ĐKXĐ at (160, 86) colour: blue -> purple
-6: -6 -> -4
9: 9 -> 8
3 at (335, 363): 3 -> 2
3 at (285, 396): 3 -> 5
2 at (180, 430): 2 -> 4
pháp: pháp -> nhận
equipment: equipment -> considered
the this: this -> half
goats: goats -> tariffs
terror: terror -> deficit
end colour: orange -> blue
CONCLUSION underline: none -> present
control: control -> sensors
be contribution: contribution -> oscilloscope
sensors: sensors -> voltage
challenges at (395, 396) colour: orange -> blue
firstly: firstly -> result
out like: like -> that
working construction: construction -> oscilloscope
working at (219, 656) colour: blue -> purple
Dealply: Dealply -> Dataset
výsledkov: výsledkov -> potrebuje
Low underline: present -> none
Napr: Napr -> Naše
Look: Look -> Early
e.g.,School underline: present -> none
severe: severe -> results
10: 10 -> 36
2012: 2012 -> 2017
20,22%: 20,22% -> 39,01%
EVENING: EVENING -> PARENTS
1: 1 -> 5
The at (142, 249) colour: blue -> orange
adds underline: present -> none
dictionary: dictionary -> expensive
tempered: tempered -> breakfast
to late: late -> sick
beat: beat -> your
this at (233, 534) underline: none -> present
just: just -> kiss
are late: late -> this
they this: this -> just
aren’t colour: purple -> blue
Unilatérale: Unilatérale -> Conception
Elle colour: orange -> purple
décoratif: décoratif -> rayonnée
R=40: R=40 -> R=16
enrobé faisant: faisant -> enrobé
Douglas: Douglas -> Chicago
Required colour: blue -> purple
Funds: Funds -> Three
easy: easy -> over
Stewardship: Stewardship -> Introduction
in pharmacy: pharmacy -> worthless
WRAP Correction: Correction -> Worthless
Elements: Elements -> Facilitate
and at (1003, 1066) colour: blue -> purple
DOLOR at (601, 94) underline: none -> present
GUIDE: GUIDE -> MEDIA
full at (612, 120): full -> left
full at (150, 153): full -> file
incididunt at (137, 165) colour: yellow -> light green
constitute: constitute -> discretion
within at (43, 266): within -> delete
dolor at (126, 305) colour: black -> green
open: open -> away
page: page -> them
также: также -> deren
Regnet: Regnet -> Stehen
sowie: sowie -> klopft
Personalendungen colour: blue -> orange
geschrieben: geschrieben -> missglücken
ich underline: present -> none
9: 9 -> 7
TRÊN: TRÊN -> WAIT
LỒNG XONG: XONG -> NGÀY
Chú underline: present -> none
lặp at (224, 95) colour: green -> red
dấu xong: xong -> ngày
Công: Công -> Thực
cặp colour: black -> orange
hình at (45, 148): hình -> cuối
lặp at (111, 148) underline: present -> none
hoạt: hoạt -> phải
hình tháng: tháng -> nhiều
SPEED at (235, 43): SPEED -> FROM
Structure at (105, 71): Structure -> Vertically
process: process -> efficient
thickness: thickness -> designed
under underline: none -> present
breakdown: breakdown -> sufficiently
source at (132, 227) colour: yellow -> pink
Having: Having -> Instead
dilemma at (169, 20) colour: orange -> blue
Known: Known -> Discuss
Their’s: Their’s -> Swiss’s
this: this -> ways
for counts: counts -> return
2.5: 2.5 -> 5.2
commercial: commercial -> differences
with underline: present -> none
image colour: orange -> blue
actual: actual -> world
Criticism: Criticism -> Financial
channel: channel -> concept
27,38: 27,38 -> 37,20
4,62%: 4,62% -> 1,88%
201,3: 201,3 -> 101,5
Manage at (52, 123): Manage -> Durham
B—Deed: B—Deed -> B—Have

━━━━━━

→ **Stated goal**
Copy all of the lines above without changing a single character.

→ **Task output**
ĐKXĐ at (160, 86) colour: blue -> purple
-6: -6 -> -4
9: 9 -> 8
3 at (335, 363): 3 -> 2
3 at (285, 396): 3 -> 5
2 at (180, 430): 2 -> 4
pháp: pháp -> nhận
equipment: equipment -> considered
the this: this -> half
goats: goats -> tariffs
terror: terror -> deficit
end colour: orange -> blue
CONCLUSION underline: none -> present
control: control -> sensors
be contribution: contribution -> oscilloscope
sensors: sensors -> voltage
challenges at (395, 396) colour: orange -> blue
firstly: firstly -> result
out like: like -> that
working construction: construction -> oscilloscope
working at (219, 656) colour: blue -> purple
Dealply: Dealply -> Dataset
výsledkov: výsledkov -> potrebuje
Low underline: present -> none
Napr: Napr -> Naše
Look: Look -> Early
e.g.,School underline: present -> none
severe: severe -> results
10: 10 -> 36
2012: 2012 -> 2017
20,22%: 20,22% -> 39,01%
EVENING: EVENING -> PARENTS
1: 1 -> 5
The at (142, 249) colour: blue -> orange
adds underline: present -> none
dictionary: dictionary -> expensive
tempered: tempered -> breakfast
to late: late -> sick
beat: beat -> your
this at (233, 534) underline: none -> present
just: just -> kiss
are late: late -> this
they this: this -> just
aren’t colour: purple -> blue
Unilatérale: Unilatérale -> Conception
Elle colour: orange -> purple
décoratif: décoratif -> rayonnée
R=40: R=40 -> R=16
enrobé faisant: faisant -> enrobé
Douglas: Douglas -> Chicago
Required colour: blue -> purple
Funds: Funds -> Three
easy: easy -> over
Stewardship: Stewardship -> Introduction
in pharmacy: pharmacy -> worthless
WRAP Correction: Correction -> Worthless
Elements: Elements -> Facilitate
and at (1003, 1066) colour: blue -> purple
DOLOR at (601, 94) underline: none -> present
GUIDE: GUIDE -> MEDIA
full at (612, 120): full -> left
full at (150, 153): full -> file
incididunt at (137, 165) colour: yellow -> light green
constitute: constitute -> discretion
within at (43, 266): within -> delete
dolor at (126, 305) colour: black -> green
open: open -> away
page: page -> them
также: также -> deren
Regnet: Regnet -> Stehen
sowie: sowie -> klopft
Personalendungen colour: blue -> orange
geschrieben: geschrieben -> missglücken
ich underline: present -> none
9: 9 -> 7
TRÊN: TRÊN -> WAIT
LỒNG XONG: XONG -> NGÀY
Chú underline: present -> none
lặp at (224, 95) colour: green -> red
dấu xong: xong -> ngày
Công: Công -> Thực
cặp colour: black -> orange
hình at (45, 148): hình -> cuối
lặp at (111, 148) underline: present -> none
hoạt: hoạt -> phải
hình tháng: tháng -> nhiều
SPEED at (235, 43): SPEED -> FROM
Structure at (105, 71): Structure -> Vertically
process: process -> efficient
thickness: thickness -> designed
under underline: none -> present
breakdown: breakdown -> sufficiently
source at (132, 227) colour: yellow -> pink
Having: Having -> Instead
dilemma at (169, 20) colour: orange -> blue
Known: Known -> Discuss
Their’s: Their’s -> Swiss’s
this: this -> ways
for counts: counts -> return
2.5: 2.5 -> 5.2
commercial: commercial -> differences
with underline: present -> none
image colour: orange -> blue
actual: actual -> world
Criticism: Criticism -> Financial
channel: channel -> concept
27,38: 27,38 -> 37,20
4,62%: 4,62% -> 1,88%
201,3: 201,3 -> 101,5
Manage at (52, 123): Manage -> Durham
B—Deed: B—Deed -> B—Have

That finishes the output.